"Do not let this Book of the Law depart from your mouth; meditate on it day and night, so that you may be careful to do everything written in it. Then you will be prosperous and successful."
We talked about this verse at small group tonight, and it's a part of ourInterVarsity chapter's initiative call "Draw Near"
a series of daily quiet times/devotionals that we call all go through as a chapter. This verse really struck home for me, because I have fallen away from that constant meditation. And while I have been intentionally reading my Bible on a regular basis I haven't been giving it the time and attention it deserves. Thus, it doesn't truly resonate in my brain the way it did at the beginning of the semester after my FranChan conviction. Months ago, I had my mind and heart truly centered on God and His Word, and I know this because it was in the forefront of my thought and literally impacted the way I conducted myself throughout the day. Presently, though, I have not made God my core focus. And although I still possess my moral compass, it isn't necessarily grounded in scripture, if that makes sense. I don't desire to merely live a "good" life as a "good" person; I want to strive to live as Christ did
be a righteous and faithful daughter of His. How am I to follow the lifestyle set forth by Jesus if the foundation of my thoughts, feelings, actions, etc. is not His Word? The answer is simple.
I can't. Not truly.
With all of that in mind, I am prepared to create a change within myself and the way I spend my time in the Bible. It deserves much more attention than I have been giving it, so here's to taking initiative! Upon the completion of this post, I shall be continuing my reading of Luke. (Currently, I am on chapter 9.)
First, some updates:
- I don't think I ever mentioned this, but my voice is back! YAY!

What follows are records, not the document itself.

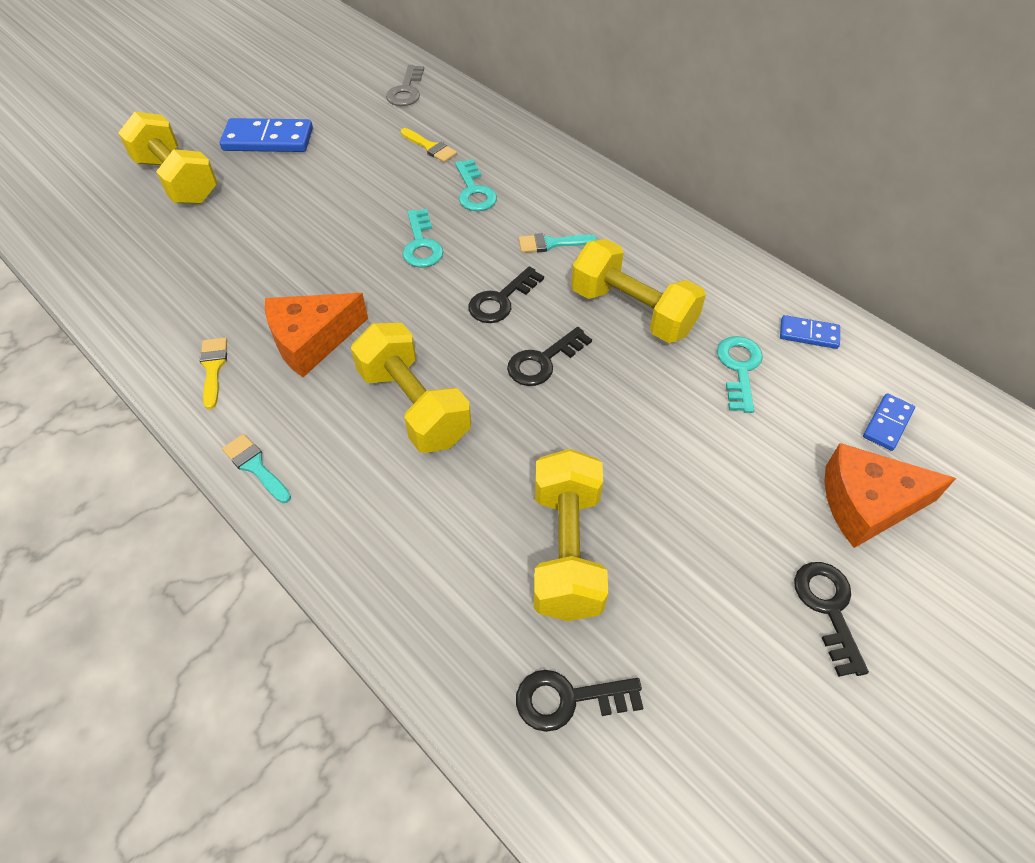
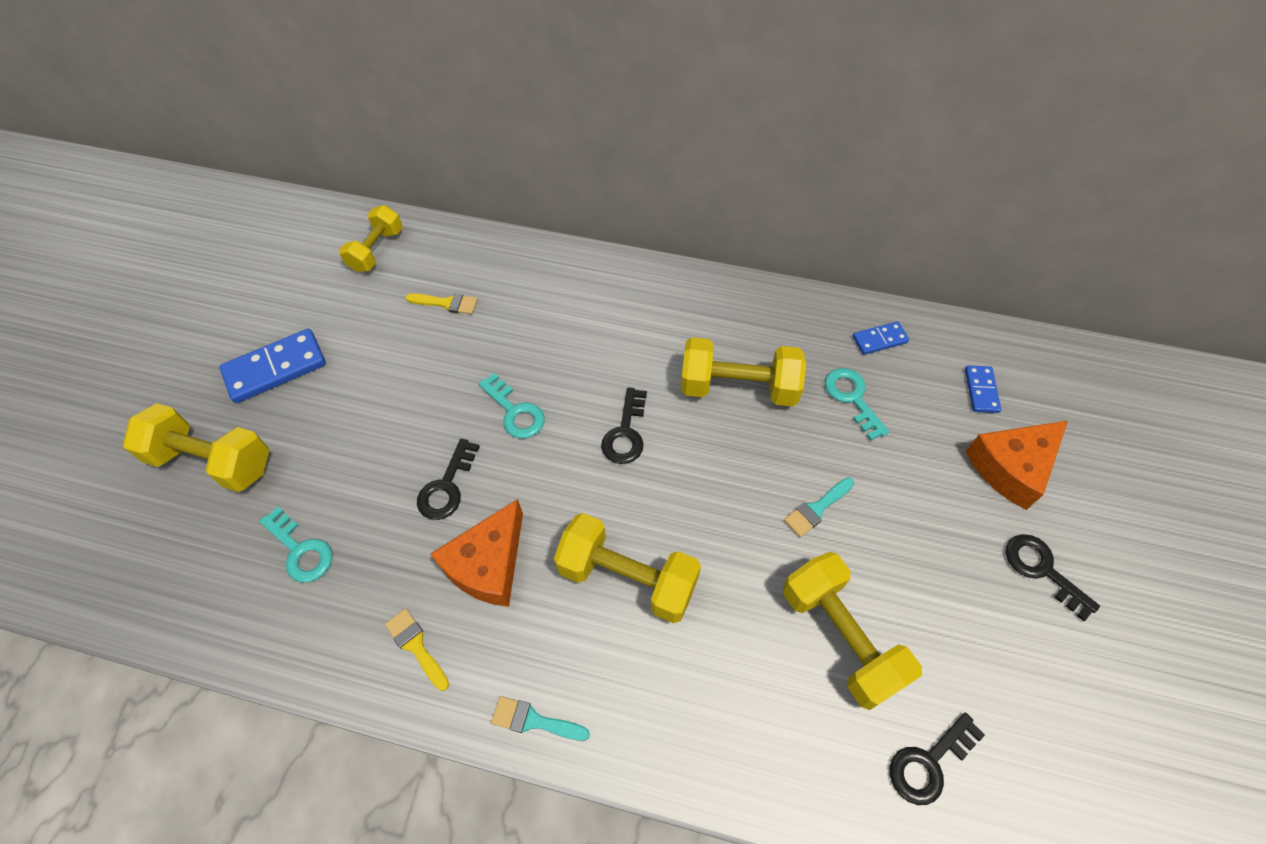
camera: 30 degrees left, 5 degrees up
grey key [386,65,424,106] -> yellow dumbbell [339,205,403,272]
turquoise key [455,159,497,211] -> turquoise key moved to [259,507,332,582]
black key [507,327,592,386] -> black key moved to [417,438,480,520]
turquoise brush [519,233,597,253] -> turquoise brush moved to [784,478,854,537]

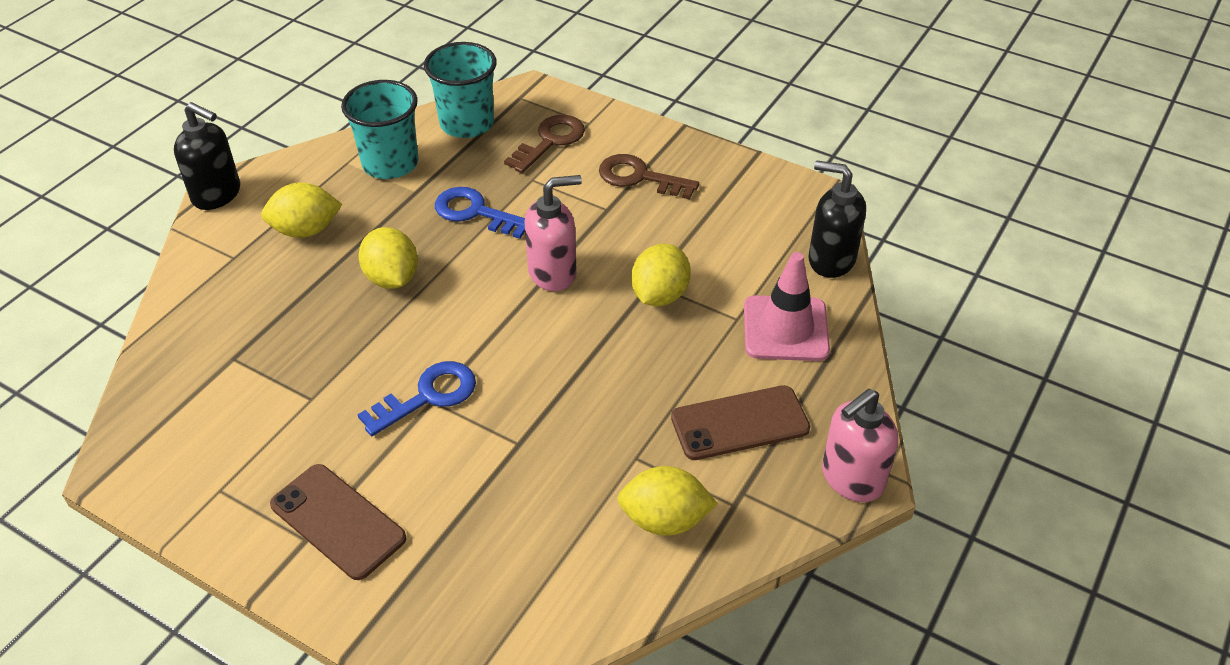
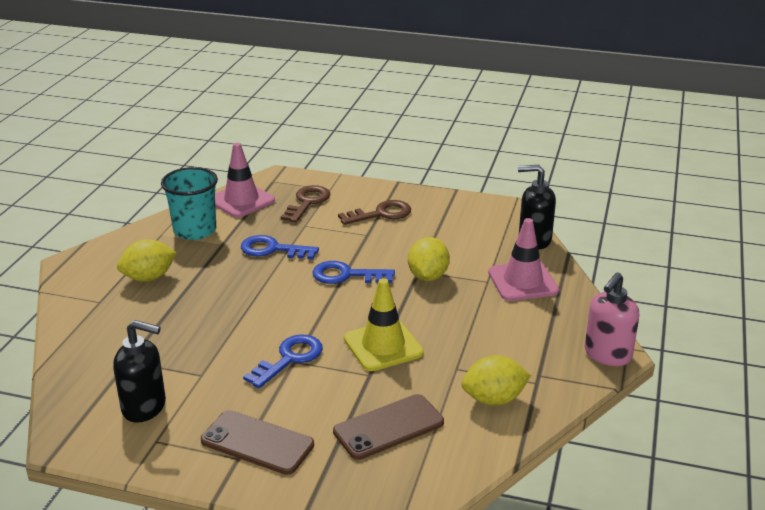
camera: 15 degrees left, 15 degrees down
black soap dispenser [174,102,240,210] -> black soap dispenser moved to [113,320,166,423]
yellow lemon [359,227,418,289] -> none
turquoise cup [424,42,497,138] -> pink traffic cone [215,143,275,218]
pink soap dispenser [525,175,582,291] -> blue key [312,261,395,284]
brown key [599,154,699,199] -> brown key turned 150 degrees clockwise [338,200,411,225]
brown phone [671,385,810,460] -> brown phone moved to [333,394,444,460]
none -> yellow traffic cone [344,278,424,371]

- Improv with props was much better today. My object of choice? A roll of duct-tape; nbd.
- Next semester, I will not only be starting my position as Vice President of SAO, but I will also be head of the Public Relations Committee. Okay, I will take a moment and be honest about the fact that I kind of cried when I saw that. (Note: It was out of anxiety.) I have come to terms with the responsibility and am mentally preparing myself for all that lies ahead (namely, being in charge of the whole recruitment process), but this will certainly be no small feat. Seriously, I think God gets chuckles out of working through exec to put me on the committees that I'm most afraid of at the time. Last semester I was terrified of actually getting put on Bible Study committee and having to spiritually lead my sisters in that capacity, and then zingggg
HEAD of Bible Study Committee. Then, I was just saying last night how I did NOT sign up to head PR next semester because of the insanity that is recruitment, and WOOP there it is! But you know, everything worked out really well this semester with B-stud, so I have a feeling that everything will be alright with PR too. If nothing else, I have God on my side, right? Right.
- Mina, Sarah, and Tori from my small group were all chosen to be IV freshman small group leaders next year!!! Eeeeep! I am such a proud mom :) They are going to do an amazing job, and I know that the Lord is going to work through them in incredible ways!